# What is required:
Print nothing but the lines below starting at the line that holds "M656 735 848 912 289 1517 96 1339Z" and ending at the line that holds "M690 1238 751", including both, each exactly as written.

# Supplied data:
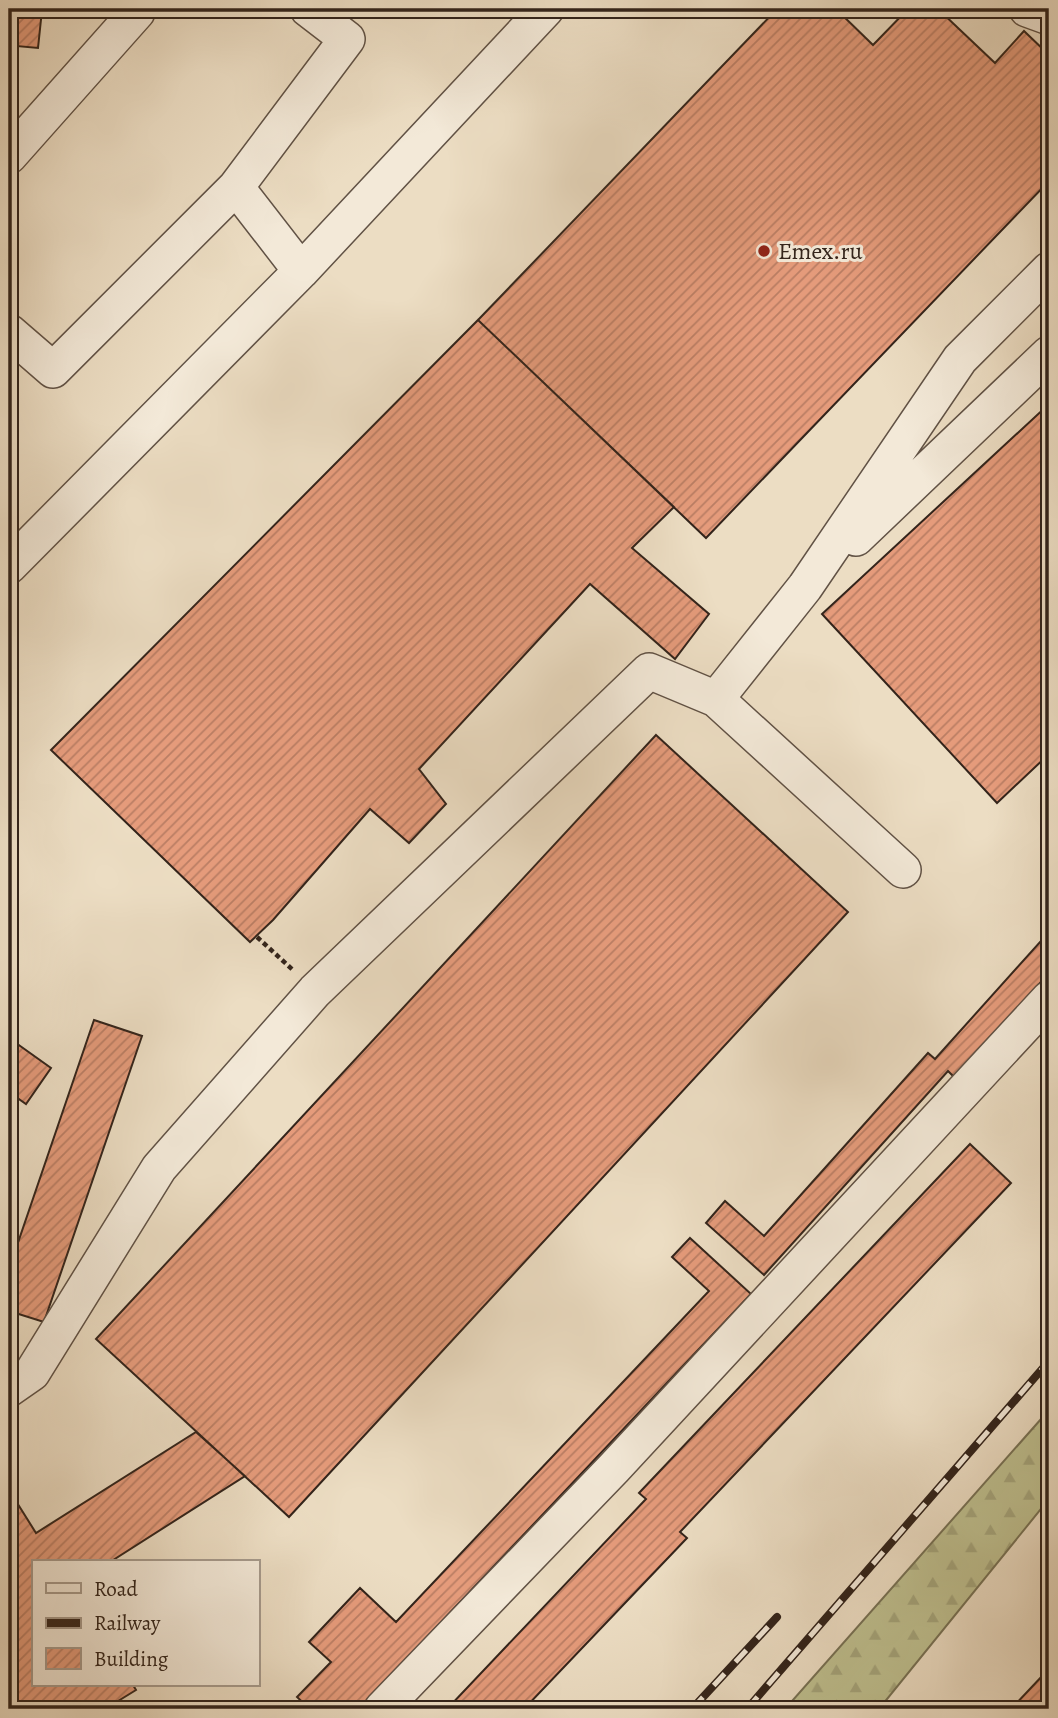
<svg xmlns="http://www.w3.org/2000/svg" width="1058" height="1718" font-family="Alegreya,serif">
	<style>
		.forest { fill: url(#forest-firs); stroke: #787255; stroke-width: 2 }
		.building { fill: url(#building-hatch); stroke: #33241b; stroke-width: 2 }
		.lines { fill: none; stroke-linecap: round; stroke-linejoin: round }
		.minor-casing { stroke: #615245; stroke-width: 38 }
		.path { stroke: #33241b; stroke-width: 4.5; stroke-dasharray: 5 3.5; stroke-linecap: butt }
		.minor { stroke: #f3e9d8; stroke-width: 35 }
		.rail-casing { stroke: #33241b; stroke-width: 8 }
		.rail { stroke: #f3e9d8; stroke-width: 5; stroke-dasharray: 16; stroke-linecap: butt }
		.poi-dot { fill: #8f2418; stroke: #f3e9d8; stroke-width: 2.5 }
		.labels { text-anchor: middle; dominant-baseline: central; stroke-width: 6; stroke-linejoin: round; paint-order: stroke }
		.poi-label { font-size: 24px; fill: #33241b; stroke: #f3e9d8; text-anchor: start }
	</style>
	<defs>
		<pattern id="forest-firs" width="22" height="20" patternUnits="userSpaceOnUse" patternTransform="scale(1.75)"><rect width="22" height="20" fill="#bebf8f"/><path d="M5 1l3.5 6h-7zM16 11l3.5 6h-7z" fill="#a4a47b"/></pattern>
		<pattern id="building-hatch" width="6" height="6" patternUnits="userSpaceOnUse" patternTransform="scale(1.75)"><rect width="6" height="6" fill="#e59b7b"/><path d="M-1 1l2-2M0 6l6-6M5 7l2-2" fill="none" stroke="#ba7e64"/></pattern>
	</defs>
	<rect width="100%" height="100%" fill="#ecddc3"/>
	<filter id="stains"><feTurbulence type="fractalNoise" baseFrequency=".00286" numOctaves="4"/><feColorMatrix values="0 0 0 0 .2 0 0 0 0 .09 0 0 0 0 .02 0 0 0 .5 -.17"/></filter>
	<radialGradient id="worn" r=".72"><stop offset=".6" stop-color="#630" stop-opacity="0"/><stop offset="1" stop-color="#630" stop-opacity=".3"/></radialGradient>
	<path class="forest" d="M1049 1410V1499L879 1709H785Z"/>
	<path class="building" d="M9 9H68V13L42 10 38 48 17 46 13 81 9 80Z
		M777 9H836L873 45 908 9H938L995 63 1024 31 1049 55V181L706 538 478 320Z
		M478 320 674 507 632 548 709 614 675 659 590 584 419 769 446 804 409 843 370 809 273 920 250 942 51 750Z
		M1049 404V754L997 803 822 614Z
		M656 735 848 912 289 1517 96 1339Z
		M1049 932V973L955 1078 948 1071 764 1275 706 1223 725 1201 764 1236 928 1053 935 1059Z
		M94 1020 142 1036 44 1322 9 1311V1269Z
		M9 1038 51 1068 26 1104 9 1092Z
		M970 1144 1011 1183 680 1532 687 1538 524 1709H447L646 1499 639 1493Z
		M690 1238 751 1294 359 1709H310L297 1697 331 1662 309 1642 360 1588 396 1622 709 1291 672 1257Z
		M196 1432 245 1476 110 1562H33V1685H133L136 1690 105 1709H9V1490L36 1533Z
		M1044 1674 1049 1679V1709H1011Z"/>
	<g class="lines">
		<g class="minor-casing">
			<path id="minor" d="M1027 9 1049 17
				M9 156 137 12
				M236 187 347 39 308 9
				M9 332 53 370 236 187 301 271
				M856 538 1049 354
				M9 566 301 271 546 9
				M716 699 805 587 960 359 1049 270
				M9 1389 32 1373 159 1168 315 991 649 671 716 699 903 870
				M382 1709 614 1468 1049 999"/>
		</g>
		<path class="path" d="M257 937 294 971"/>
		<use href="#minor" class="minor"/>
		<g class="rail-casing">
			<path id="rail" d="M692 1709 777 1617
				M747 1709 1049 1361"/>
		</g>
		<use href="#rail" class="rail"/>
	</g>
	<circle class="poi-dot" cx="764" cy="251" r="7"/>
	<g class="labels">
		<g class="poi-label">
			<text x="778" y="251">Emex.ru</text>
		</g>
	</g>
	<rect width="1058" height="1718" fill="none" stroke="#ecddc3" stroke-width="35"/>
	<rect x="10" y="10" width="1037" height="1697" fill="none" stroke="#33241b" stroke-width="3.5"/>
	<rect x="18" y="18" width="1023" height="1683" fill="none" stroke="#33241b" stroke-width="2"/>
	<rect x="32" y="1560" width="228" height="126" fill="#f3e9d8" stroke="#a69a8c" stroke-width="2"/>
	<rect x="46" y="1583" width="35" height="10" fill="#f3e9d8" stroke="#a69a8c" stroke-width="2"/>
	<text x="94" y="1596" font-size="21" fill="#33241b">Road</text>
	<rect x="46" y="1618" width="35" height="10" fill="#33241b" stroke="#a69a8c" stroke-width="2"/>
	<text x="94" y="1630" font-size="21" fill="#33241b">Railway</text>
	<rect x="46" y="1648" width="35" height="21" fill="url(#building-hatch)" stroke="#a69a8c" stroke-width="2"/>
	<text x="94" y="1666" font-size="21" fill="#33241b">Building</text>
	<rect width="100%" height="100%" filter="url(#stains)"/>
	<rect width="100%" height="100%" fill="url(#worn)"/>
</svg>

# Exercise result:
		M656 735 848 912 289 1517 96 1339Z
		M1049 932V973L955 1078 948 1071 764 1275 706 1223 725 1201 764 1236 928 1053 935 1059Z
		M94 1020 142 1036 44 1322 9 1311V1269Z
		M9 1038 51 1068 26 1104 9 1092Z
		M970 1144 1011 1183 680 1532 687 1538 524 1709H447L646 1499 639 1493Z
		M690 1238 751 1294 359 1709H310L297 1697 331 1662 309 1642 360 1588 396 1622 709 1291 672 1257Z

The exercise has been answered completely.